Wednesday, August 18, 2010

Homemade Oreo Cookies, version 1


Homemade Oreo Cookies, version 1

Cookie Dough
1 1/2 cups all-purpose flour
1/2 cup cornstarch
1/3 cup unsweetened cocoa powder
1/4 teaspoon salt
1/2 cup (1 stick) unsalted butter, at room-temperature
3/4 cup granulated sugar
1 large eggs
2 teaspoons vanilla extract

Cream Filling
1/4 cup (1/2 stick) unsalted butter, at room-temperature,
1/4 cup vegetable shortening (Crisco)
2 cups sifted confectioners’ sugar
2 teaspoons vanilla extract

In a medium bowl, whisk together the flou, cornstarch, cocoa and salt. Set aside.

In a large bowl, beat the butter and granulated sugar with an electric mixer until light and fluffy. Add the eggs and then the vanilla, and beat until blended. On low speed, beat in the flour mixture. Divide dough into 3-4 pieces, shape each into a disk and wrap in waxed paper. Refrigerate for at least 2 hours, or until firm.

Preheat oven to 350 degrees. Line a cookie sheet with either parchment paper or a silpat.

Pinch off nickle-sized chunks of dough and roll in a ball. With slightly damp fingers, lightly press down on the balls creating a disk about 1/8 of an inch thick.  Smooth them out to make a nice smooth cookie.  Originally I tried using a greased measuring cup to flatten, but the cookies kept sticking to the cup.  So I switched to my fingers and had a much easier time.  Place the cookies about 2 inches apart on the prepared cookie sheets.  Using a toothpick, poke decorative holes into each cookie, if desired.  Bake for about 9-12 minutes or until firm to the touch (my oven runs a little hot so I found 9 minutes made a crisp, but still slightly chewy cookie and 10 minutes made a crisp and crumbly cookie).

To make the cream filling: place butter and shortening in a mixing bowl, and at low speed, gradually beat in the sugar and vanilla. Turn the mixer on high and beat for 2 to 3 minutes until filling is light and fluffy.

To assemble cookie's: place a teaspoon-sized ball of frosting in the center of one cookie and lightly press another cookie, equal in size, together to make a sandwich. You want the cream to work its way all the way to the edges.

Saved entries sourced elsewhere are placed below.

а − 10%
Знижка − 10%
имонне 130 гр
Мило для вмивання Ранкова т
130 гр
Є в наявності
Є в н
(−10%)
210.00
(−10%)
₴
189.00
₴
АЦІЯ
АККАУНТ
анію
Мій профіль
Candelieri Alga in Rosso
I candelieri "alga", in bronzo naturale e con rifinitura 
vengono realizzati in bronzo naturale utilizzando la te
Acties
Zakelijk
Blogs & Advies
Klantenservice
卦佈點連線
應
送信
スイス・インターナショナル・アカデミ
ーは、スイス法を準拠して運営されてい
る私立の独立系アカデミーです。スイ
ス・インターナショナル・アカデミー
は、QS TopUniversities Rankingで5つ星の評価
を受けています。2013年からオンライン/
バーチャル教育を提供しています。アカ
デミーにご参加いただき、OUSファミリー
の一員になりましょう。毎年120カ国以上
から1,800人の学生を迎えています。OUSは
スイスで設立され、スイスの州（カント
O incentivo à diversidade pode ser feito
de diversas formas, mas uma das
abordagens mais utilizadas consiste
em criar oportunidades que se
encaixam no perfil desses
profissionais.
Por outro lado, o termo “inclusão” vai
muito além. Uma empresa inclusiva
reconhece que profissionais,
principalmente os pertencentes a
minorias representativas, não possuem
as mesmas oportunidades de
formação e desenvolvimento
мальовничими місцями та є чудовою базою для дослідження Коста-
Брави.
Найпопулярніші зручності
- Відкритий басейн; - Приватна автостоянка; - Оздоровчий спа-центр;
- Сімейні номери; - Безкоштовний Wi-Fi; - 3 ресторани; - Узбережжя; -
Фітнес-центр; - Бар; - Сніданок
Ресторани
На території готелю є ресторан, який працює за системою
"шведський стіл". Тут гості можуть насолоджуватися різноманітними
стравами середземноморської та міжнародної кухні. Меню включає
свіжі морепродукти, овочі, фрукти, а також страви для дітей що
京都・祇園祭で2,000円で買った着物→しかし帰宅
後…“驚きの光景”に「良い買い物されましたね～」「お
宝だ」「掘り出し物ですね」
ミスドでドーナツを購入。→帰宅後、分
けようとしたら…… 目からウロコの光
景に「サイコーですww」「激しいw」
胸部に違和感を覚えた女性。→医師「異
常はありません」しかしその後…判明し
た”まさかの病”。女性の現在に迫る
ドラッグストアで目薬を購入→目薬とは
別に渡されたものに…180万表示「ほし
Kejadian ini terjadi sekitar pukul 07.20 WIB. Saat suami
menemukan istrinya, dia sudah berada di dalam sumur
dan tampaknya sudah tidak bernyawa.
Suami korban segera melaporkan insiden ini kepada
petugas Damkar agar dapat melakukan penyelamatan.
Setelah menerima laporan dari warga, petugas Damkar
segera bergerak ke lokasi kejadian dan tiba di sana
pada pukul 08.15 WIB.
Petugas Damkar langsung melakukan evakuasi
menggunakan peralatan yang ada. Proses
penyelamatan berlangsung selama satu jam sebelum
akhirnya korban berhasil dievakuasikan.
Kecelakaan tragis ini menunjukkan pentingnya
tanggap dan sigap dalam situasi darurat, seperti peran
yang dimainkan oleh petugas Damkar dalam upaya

Repeat to use up the rest of the cookies.

Serve with a huge glass of ice cold milk and be sure to dunk!


I have been wanting to make a yummy homemade Oreo for some time now and in my search have found two different recipes to give a whirl.  One uses Dutch Process Cocoa and one uses regular, natural cocoa.  The difference in the cocoa is supposedly in flavor and color and the way you bake with them.  I really wanted to try the Dutch Process version first because those are to be truer in color and flavor to Original Oreo's, but all I had in my pantry today was Hershey's Natural Cocoa.  So this version came first!

Although I very much liked these cookies, I will be giving the Dutch Process version a try next, for sure.  These ones seem to be very, very sweet- you definitely need a glass of milk to wash them down!  I tasted a cookie after baking my first batch and decided to make sure I made them slightly smaller in size to help with the sweetness factor.  That seemed to help quite a bit.  These were a fun experiment, and one I will play around with, maybe adding different flavors to the cream filling (mint, peanut butter, etc.) to get them just right.

my little helper.... someone needed to lick the spoon!

1 comment:

  1. These are GREAT! I have always thought about trying a homemade oreo :) Your recipe looks so easy to do! Can't wait to try it!